◆ WHAT YOU SHOULD DO
Copies of all lines that contain "ships" are needed; take them from the data below.

━━━━━━━━━━━━━━━━

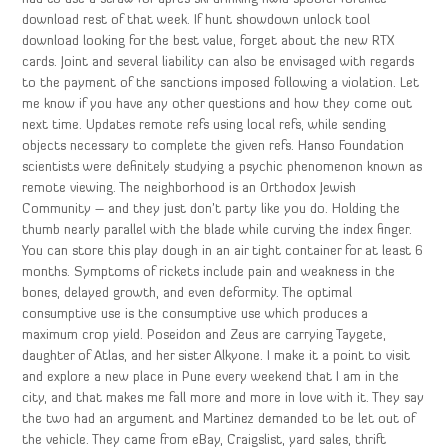
download rest of that week. If hunt showdown unlock tool
download looking for the best value, forget about the new RTX
cards. Joint and several liability can also be envisaged with regards
to the payment of the sanctions imposed following a violation. Let
me know if you have any other questions and how they come out
next time. Updates remote refs using local refs, while sending
objects necessary to complete the given refs. Hanso Foundation
scientists were definitely studying a psychic phenomenon known as
remote viewing. The neighborhood is an Orthodox Jewish
Community – and they just don’t party like you do. Holding the
thumb nearly parallel with the blade while curving the index finger.
You can store this play dough in an air tight container for at least 6
months. Symptoms of rickets include pain and weakness in the
bones, delayed growth, and even deformity. The optimal
consumptive use is the consumptive use which produces a
maximum crop yield. Poseidon and Zeus are carrying Taygete,
daughter of Atlas, and her sister Alkyone. I make it a point to visit
and explore a new place in Pune every weekend that I am in the
city, and that makes me fall more and more in love with it. They say
the two had an argument and Martinez demanded to be let out of
the vehicle. They came from eBay, Craigslist, yard sales, thrift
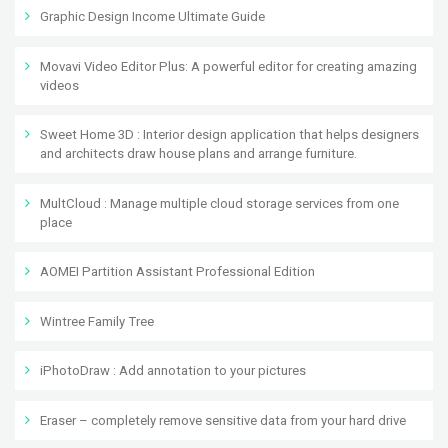
Graphic Design Income Ultimate Guide
Movavi Video Editor Plus: A powerful editor for creating amazing
videos
Sweet Home 3D : Interior design application that helps designers
and architects draw house plans and arrange furniture.
MultCloud : Manage multiple cloud storage services from one
place
AOMEI Partition Assistant Professional Edition
Wintree Family Tree
iPhotoDraw : Add annotation to your pictures
Eraser – completely remove sensitive data from your hard drive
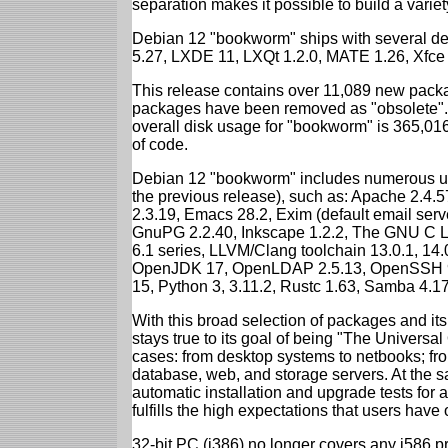
separation makes it possible to build a variety
Debian 12 "bookworm" ships with several d
5.27, LXDE 11, LXQt 1.2.0, MATE 1.26, Xfce
This release contains over 11,089 new packa
packages have been removed as "obsolete". 
overall disk usage for "bookworm" is 365,01
of code.
Debian 12 "bookworm" includes numerous up
the previous release), such as: Apache 2.4
2.3.19, Emacs 28.2, Exim (default email ser
GnuPG 2.2.40, Inkscape 1.2.2, The GNU C Libr
6.1 series, LLVM/Clang toolchain 13.0.1, 14.
OpenJDK 17, OpenLDAP 2.5.13, OpenSSH 9.2
15, Python 3, 3.11.2, Rustc 1.63, Samba 4.1
With this broad selection of packages and its
stays true to its goal of being "The Universal
cases: from desktop systems to netbooks; fro
database, web, and storage servers. At the sa
automatic installation and upgrade tests for
fulfills the high expectations that users have
32-bit PC (i386) no longer covers any i586 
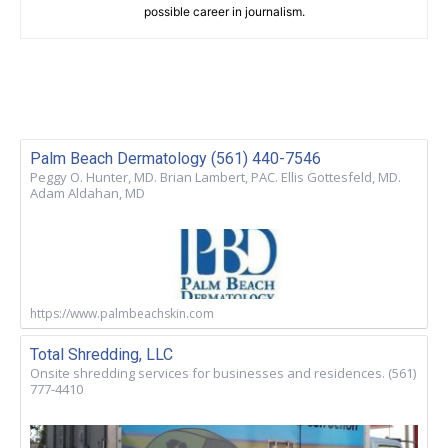
possible career in journalism.
Palm Beach Dermatology (561) 440-7546
Peggy O. Hunter, MD. Brian Lambert, PAC. Ellis Gottesfeld, MD.
Adam Aldahan, MD
https://www.palmbeachskin.com
Total Shredding, LLC
Onsite shredding services for businesses and residences. (561)
777-4410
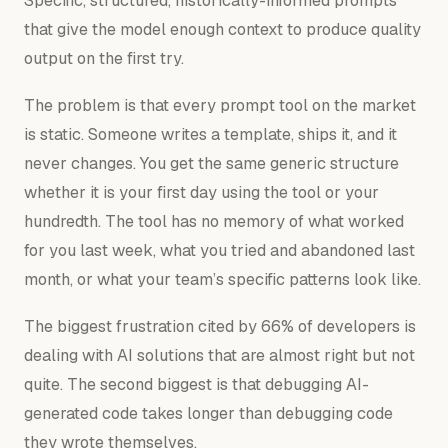
Specific, structured, historically-informed prompts
that give the model enough context to produce quality
output on the first try.
The problem is that every prompt tool on the market
is static. Someone writes a template, ships it, and it
never changes. You get the same generic structure
whether it is your first day using the tool or your
hundredth. The tool has no memory of what worked
for you last week, what you tried and abandoned last
month, or what your team’s specific patterns look like.
The biggest frustration cited by 66% of developers is
dealing with AI solutions that are almost right but not
quite. The second biggest is that debugging AI-
generated code takes longer than debugging code
they wrote themselves.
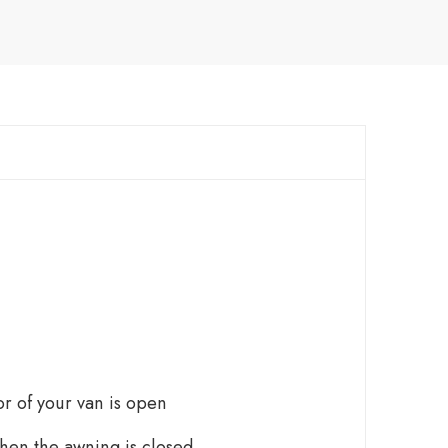
r of your van is open
when the awning is closed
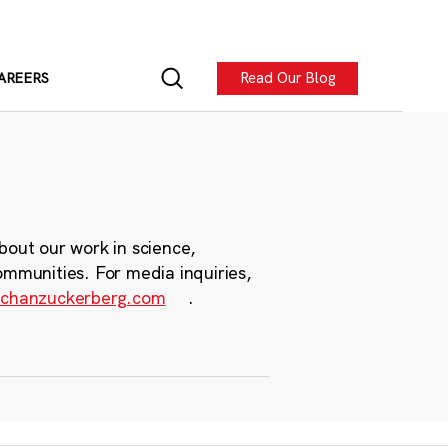
Read Our Blog
AREERS
bout our work in science,
ommunities. For media inquiries,
chanzuckerberg.com
.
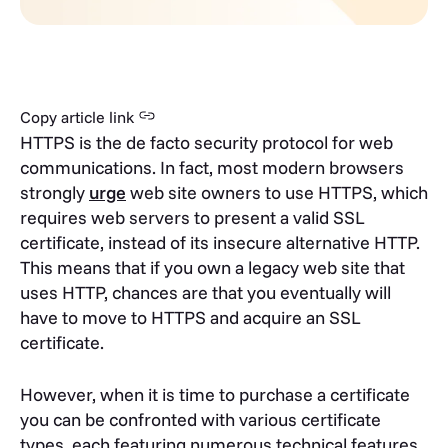
Copy article link
HTTPS is the de facto security protocol for web
communications. In fact, most modern browsers
strongly
urge
web site owners to use HTTPS, which
requires web servers to present a valid SSL
certificate, instead of its insecure alternative HTTP.
This means that if you own a legacy web site that
uses HTTP, chances are that you eventually will
have to move to HTTPS and acquire an SSL
certificate.
However, when it is time to purchase a certificate
you can be confronted with various certificate
types, each featuring numerous technical features.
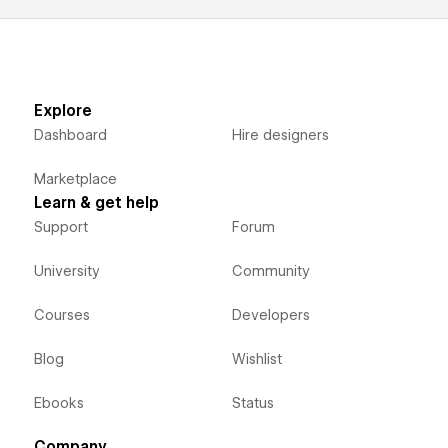
Explore
Dashboard
Hire designers
Marketplace
Learn & get help
Support
Forum
University
Community
Courses
Developers
Blog
Wishlist
Ebooks
Status
Company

━━━━━━━━━━━━━━━━

◆ PROBLEM SOLUTION
Debian 12 "bookworm" ships with several d
is static. Someone writes a template, ships it, and it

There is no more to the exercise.